(Exercise): Omit every picture, and retype the lines that run from the beginning of the data below through the line containing "Tires for the", inclusive.

(Data for analysis):
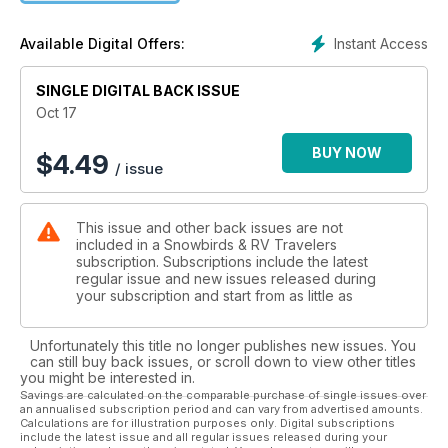
the shores of the Mattawa River; British Columbia’s ‘Comox -
Waterfront Adventure Paradise’ and ‘Summerland’s Emerging
Instant Access
Available Digital Offers:
Wine Industry’; Arizona’s ‘Monument Valley in Winter’; and
‘Palm Springs Perfect - Good Living in the Coachella Valley’.
SINGLE DIGITAL BACK ISSUE
With Snowbird season fast approaching, we’ve also included
Oct 17
some top spots in Florida, Arizona, California and Oregon.
BUY NOW
$
4.49
/ issue
Tech, tips and informative articles include ‘Prepping Your
Tires for the Trip South’, ‘Protecting Your Investment’, ‘Save
Money on Your Phone Bill’, and ‘5 Steps to Better Gas
This issue and other back issues are not
Mileage’.
included in a Snowbirds & RV Travelers
subscription. Subscriptions include the latest
All this plus our Product Showcase, New & Reviews, and
regular issue and new issues released during
more to keep you informed and entertained as you plan your
your subscription and start from as little as
future RV adventures.
Unfortunately this title no longer publishes new issues. You
can still buy back issues, or scroll down to view other titles
you might be interested in.
Savings are calculated on the comparable purchase of single issues over
an annualised subscription period and can vary from advertised amounts.
Calculations are for illustration purposes only. Digital subscriptions
include the latest issue and all regular issues released during your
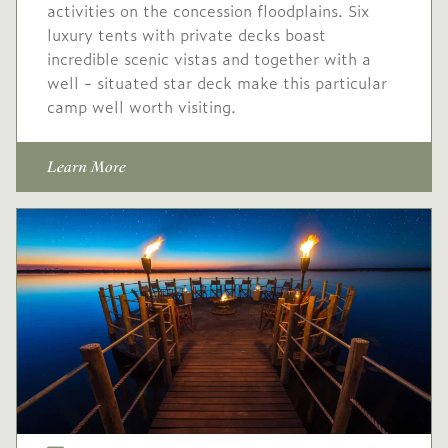
activities on the concession floodplains. Six
luxury tents with private decks boast
incredible scenic vistas and together with a
well - situated star deck make this particular
camp well worth visiting.
Learn More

(Solution to the exercise):
the shores of the Mattawa River; British Columbia’s ‘Comox -
Waterfront Adventure Paradise’ and ‘Summerland’s Emerging
Instant Access
Available Digital Offers:
Wine Industry’; Arizona’s ‘Monument Valley in Winter’; and
‘Palm Springs Perfect - Good Living in the Coachella Valley’.
SINGLE DIGITAL BACK ISSUE
With Snowbird season fast approaching, we’ve also included
Oct 17
some top spots in Florida, Arizona, California and Oregon.
BUY NOW
$
4.49
/ issue
Tech, tips and informative articles include ‘Prepping Your
Tires for the Trip South’, ‘Protecting Your Investment’, ‘Save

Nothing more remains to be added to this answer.